Thanks, Paul. I'll be covering the changes in the September 26, 2020 balance sheet compared to the March 28, 2020. The cash balance was $312.2 million, up from $241.8 million six months earlier. The increase was primarily due to five areas. Net income offset by other non-cash items, changes in working capital, including higher customer deposits received as a result of higher order rates, deferral of certain payroll taxes under the CARES Act, collections on outstanding accounts receivable and consumer loans principal balances, and lower net commercial lending activity.

The current portion of consumer loans increased from a greater number of loans classified as held for sale, which are expected to be sold in the near term due to the timing of such sale. Prepaid and other assets was higher from the assets recorded in regards to the loan repurchase option for delinquent loans that have been sold to Ginnie Mae, while we are not obligated to repurchase these loans, accounting guidance requires us to record an asset and liability for the potential of a repurchase. Balance increased from the additional loans in forbearance.

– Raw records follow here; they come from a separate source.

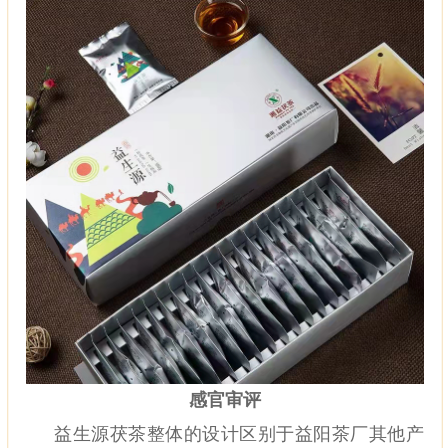
感官审评
益生源茯茶整体的设计区别于益阳茶厂其他产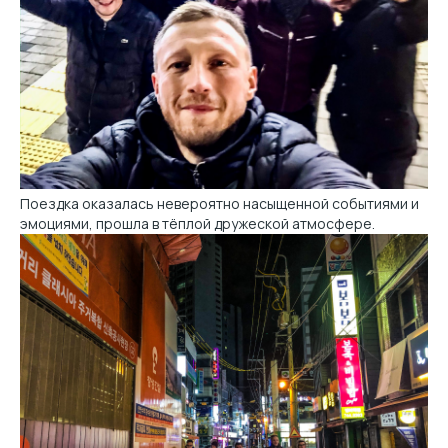
Поездка оказалась невероятно насыщенной событиями и
эмоциями, прошла в тёплой дружеской атмосфере.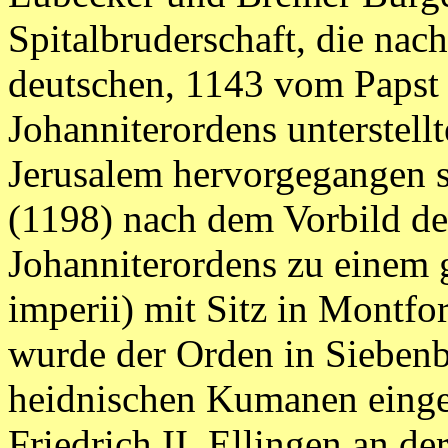
Spitalbruderschaft, die na
deutschen, 1143 vom Papst 
Johanniterordens unterstell
Jerusalem hervorgegangen s
(1198) nach dem Vorbild de
Johanniterordens zu einem 
imperii) mit Sitz in Montf
wurde der Orden in Siebenb
heidnischen Kumanen einges
Friedrich II. Ellingen an de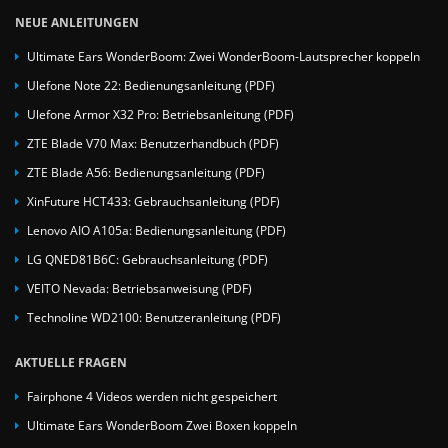
NEUE ANLEITUNGEN
Ultimate Ears WonderBoom: Zwei WonderBoom-Lautsprecher koppeln
Ulefone Note 22: Bedienungsanleitung (PDF)
Ulefone Armor X32 Pro: Betriebsanleitung (PDF)
ZTE Blade V70 Max: Benutzerhandbuch (PDF)
ZTE Blade A56: Bedienungsanleitung (PDF)
XinFuture HCT433: Gebrauchsanleitung (PDF)
Lenovo AIO A105a: Bedienungsanleitung (PDF)
LG QNED81B6C: Gebrauchsanleitung (PDF)
VEITO Nevada: Betriebsanweisung (PDF)
Technoline WD2100: Benutzeranleitung (PDF)
AKTUELLE FRAGEN
Fairphone 4 Videos werden nicht gespeichert
Ultimate Ears WonderBoom Zwei Boxen koppeln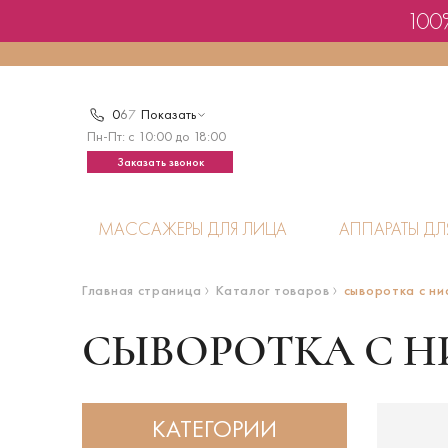
100%
0
6
7
Показать
Пн-Пт: с 10:00 до 18:00
Заказать звонок
МАССАЖЕРЫ ДЛЯ ЛИЦА
АППАРАТЫ ДЛ
Главная страница
Каталог товаров
сыворотка с н
СЫВОРОТКА С 
КАТЕГОРИИ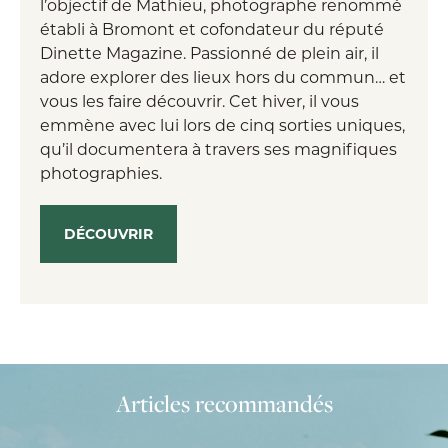
l’objectif de Mathieu, photographe renommé
établi à Bromont et cofondateur du réputé
Dinette Magazine. Passionné de plein air, il
adore explorer des lieux hors du commun… et
vous les faire découvrir. Cet hiver, il vous
emmène avec lui lors de cinq sorties uniques,
qu’il documentera à travers ses magnifiques
photographies.
DÉCOUVRIR
Articles recommandés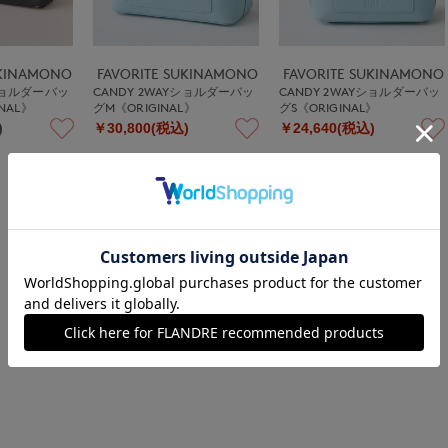
UKINAMONO
FAVORITE SUKINAMONO
FAVORITE SUKINAMONO
Yショルダーバッ
CANDY 2WAYショルダーバッ
CANDY 2WAYショルダーバッ
INAL》
グM《ORIGINAL》
グS《ORIGINAL》
)
￥30,800(税込)
￥24,640(税込)
1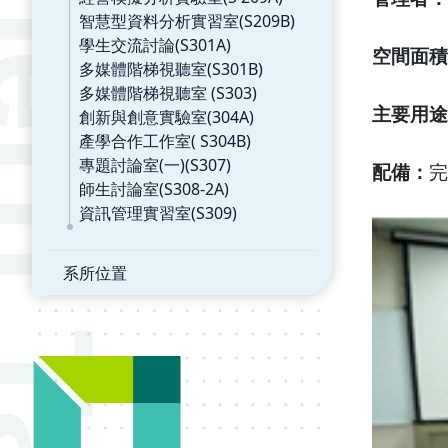
智慧型資料分析實習室(S209B)
學生交流討論(S301A)
空間面積
多媒體階梯視聽室(S301B)
多媒體階梯視聽室 (S303)
主要用途
創新與創意實驗室(304A)
產學合作工作室( S304B)
專題討論室(一)(S307)
配備：
完
師生討論室(S308-2A)
資訊管理實習室(S309)
系所位置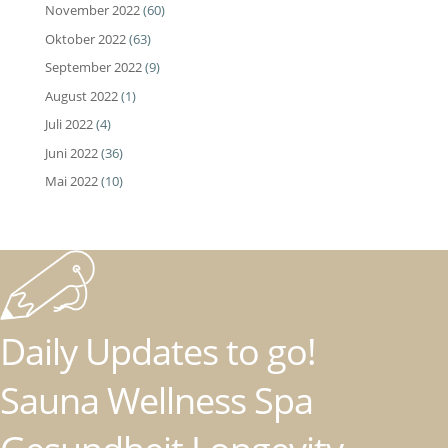
November 2022
(60)
Oktober 2022
(63)
September 2022
(9)
August 2022
(1)
Juli 2022
(4)
Juni 2022
(36)
Mai 2022
(10)
Daily Updates to go!
Sauna Wellness Spa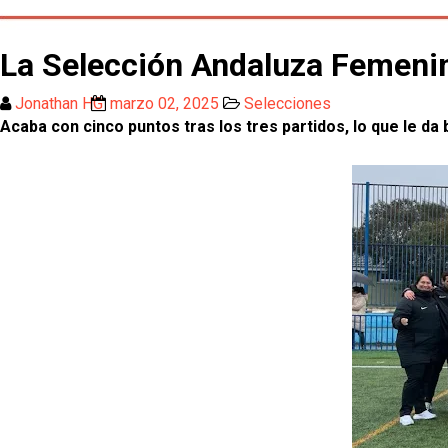
La Selección Andaluza Femenina
Jonathan HG
marzo 02, 2025
Selecciones
Acaba con cinco puntos tras los tres partidos, lo que le da 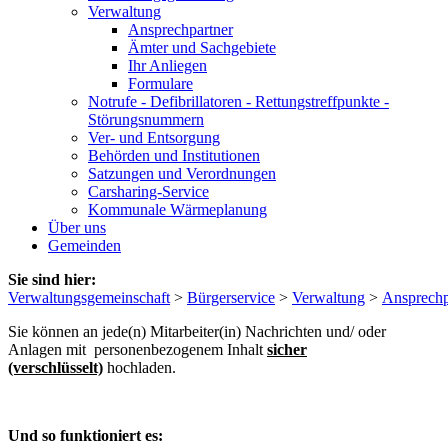
Verwaltung
Ansprechpartner
Ämter und Sachgebiete
Ihr Anliegen
Formulare
Notrufe - Defibrillatoren - Rettungstreffpunkte -
Störungsnummern
Ver- und Entsorgung
Behörden und Institutionen
Satzungen und Verordnungen
Carsharing-Service
Kommunale Wärmeplanung
Über uns
Gemeinden
Sie sind hier:
Verwaltungsgemeinschaft
>
Bürgerservice
>
Verwaltung
>
Ansprechp
Sie können an jede(n) Mitarbeiter(in) Nachrichten und/ oder
Anlagen mit personenbezogenem Inhalt
sicher
(verschlüsselt)
hochladen.
Und so funktioniert es: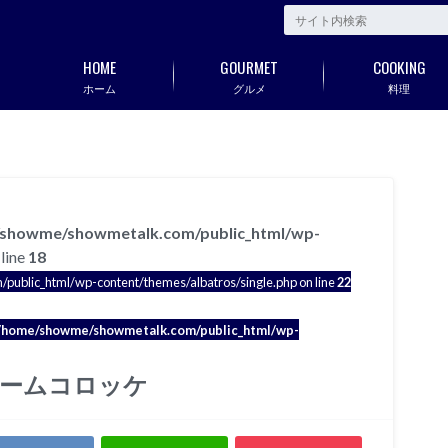
HOME
GOURMET
COOKING
ホーム
グルメ
料理
showme/showmetalk.com/public_html/wp-
line
18
blic_html/wp-content/themes/albatros/single.php on line
22
/home/showme/showmetalk.com/public_html/wp-
リームコロッケ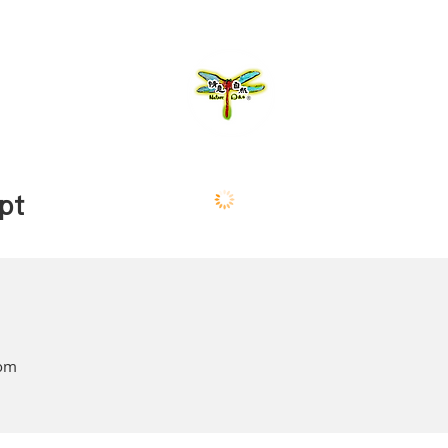
pt
com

Long-term consumer loans receivable decreased from principal collection on loans held for investment that were previously securitized. Accounts payable and accrued expenses and other current liabilities increased from greater payments received on consumer loans to be remitted to third parties, higher customer deposits, which have grown with factory backlogs as well as the delinquent loan repurchase option discussed above. Lastly, stockholders equity was approximately $641.2 million as of September 26, 2020, up approximately $33.6 million from March 28, 2020 balance.

And that completes the financial report.

William C. Boor

Thank you, Mark. Sydney, let's turn it over for questions.